Success has proved Napster's legal bane. When fans began flocking to
it to swap music files for free, the major record labels leaped on
the service's back, bearing writs, nearly driving it out of
business. BearShare creator Falco adopts a fatalistic attitude about
possibly finding himself also in the industry's crosshairs.

"They can come after me regardless of whether or not BearShare is
legitimate. That's been proven," he said.

Does he think they will? "Well," Falco said, "Gnutella's pretty low
on the totem pole in its attractiveness for litigation, simply
because there are so few users. At the beginning there were anywhere
from 10,000 to 30,000 using it, with 2,000 to 4,000 running it at a
given time. Now that's changed, there's anywhere from 30,000 to
50,000 users a day, with 3,000 to 5,000 at any time."

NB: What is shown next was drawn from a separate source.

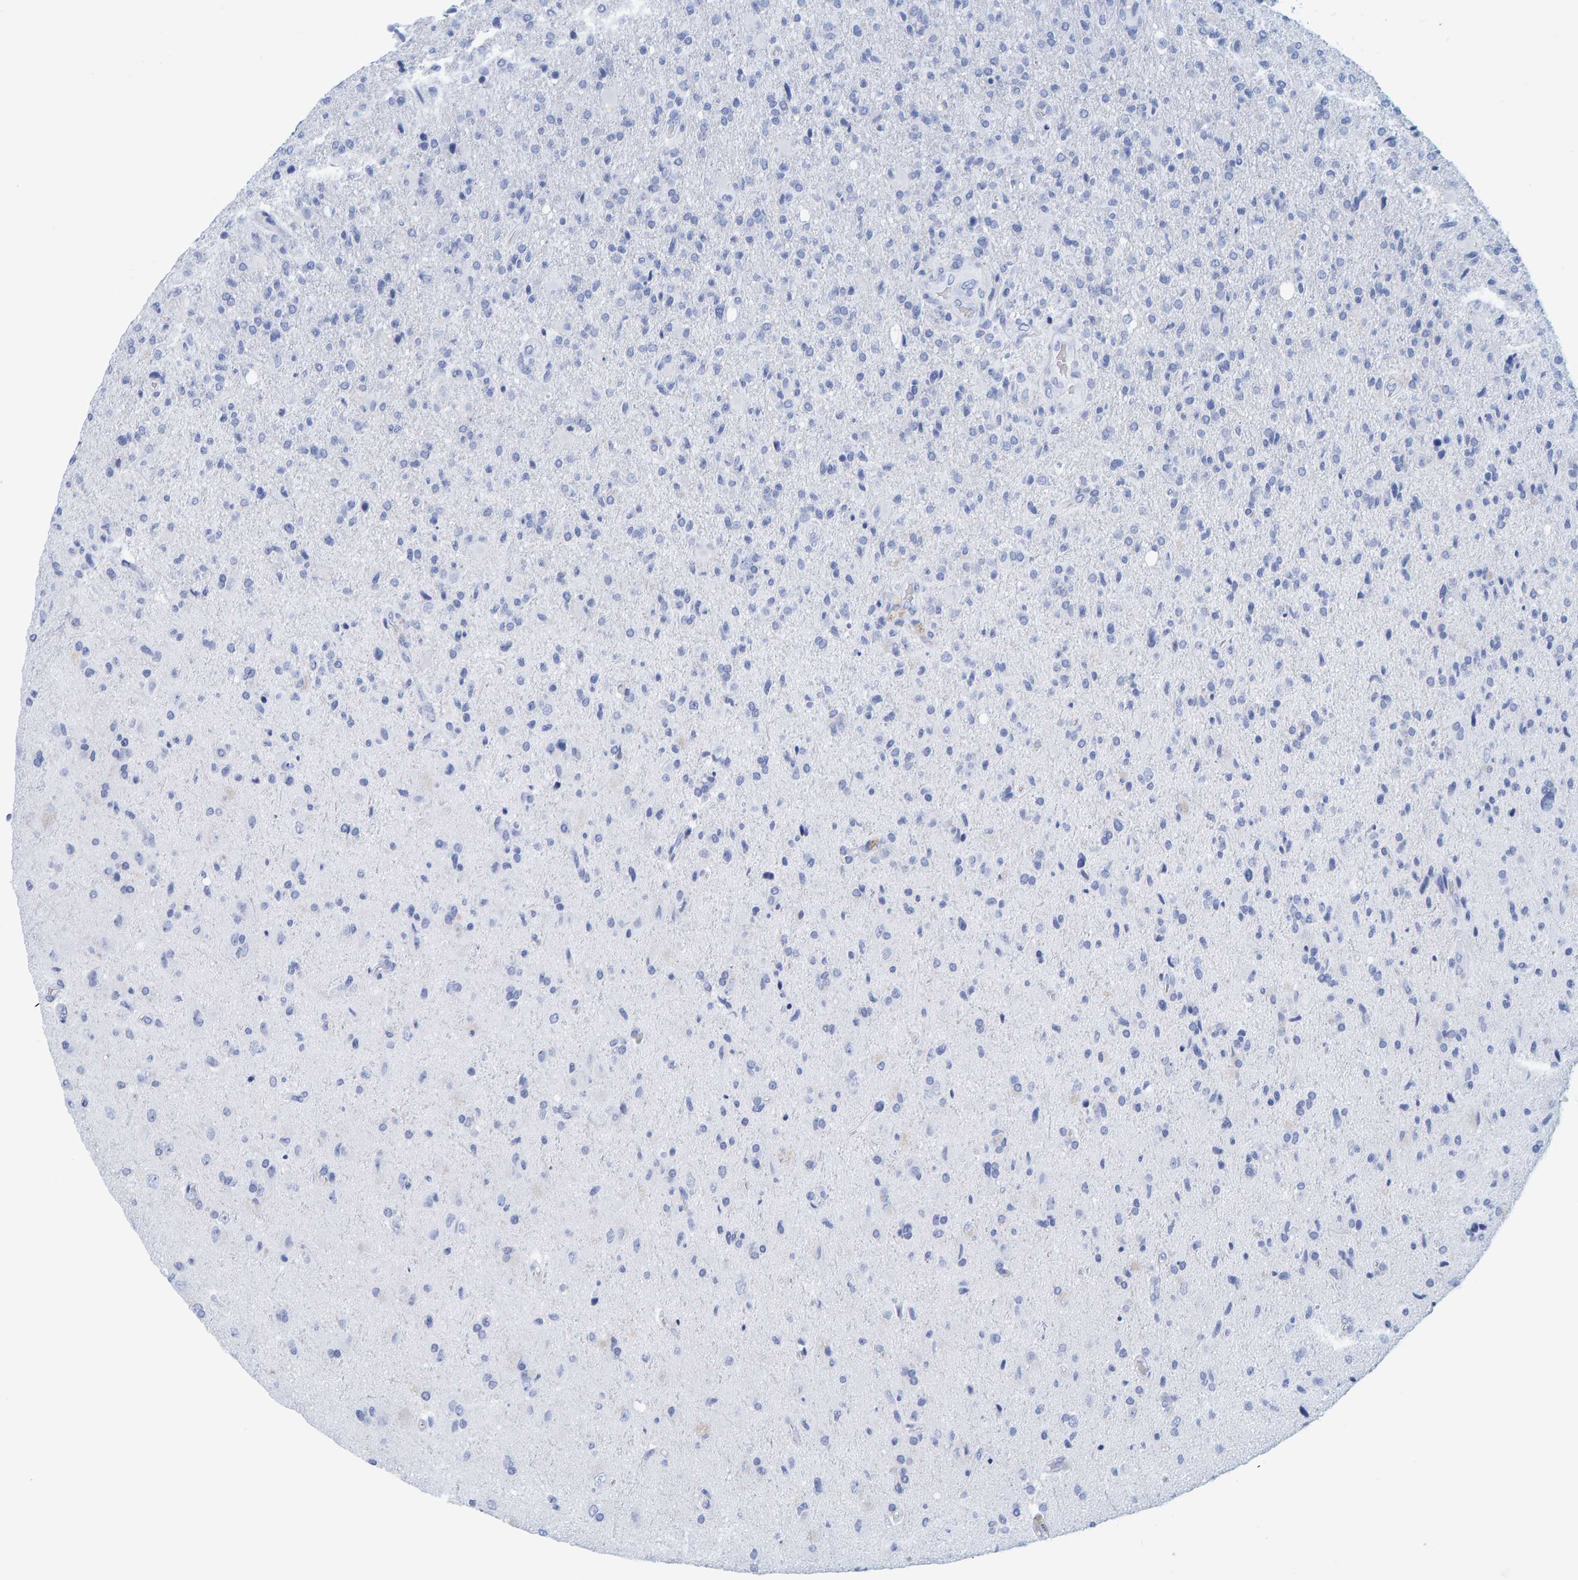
{"staining": {"intensity": "negative", "quantity": "none", "location": "none"}, "tissue": "glioma", "cell_type": "Tumor cells", "image_type": "cancer", "snomed": [{"axis": "morphology", "description": "Glioma, malignant, High grade"}, {"axis": "topography", "description": "Brain"}], "caption": "This is an IHC image of malignant glioma (high-grade). There is no expression in tumor cells.", "gene": "SFTPC", "patient": {"sex": "male", "age": 72}}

By contrast, he said, the average open-source Napster server has
about 8,000 simultaneous users. "That's more than the entire
Gnutella network," Falco said.

Some legal protection is provided by the fact that there is no
central BearShare server, and that all IP connections made are
completely random, Falco said.

"That's very important," he said. "It's like a box of chocolates.
You don't know what you're going to get. That's part of the strength
of the network. You have these random connections, you have
absolutely no control over it, and it gives it a certain level of
protection from attack."

If everything goes right, Falco said, BearShare - and the other
programs that inevitably will follow in its wake - will keep
peer-to-peer file-sharing free and alive, the way he thinks many
Internet users want it kept.

"Pretty much the idea of BearShare is to keep it a free product and
keep it independent of any central server," he said. "I think that's
very important if it's going to be a good alternative and something
that can persist despite the legal brouhaha."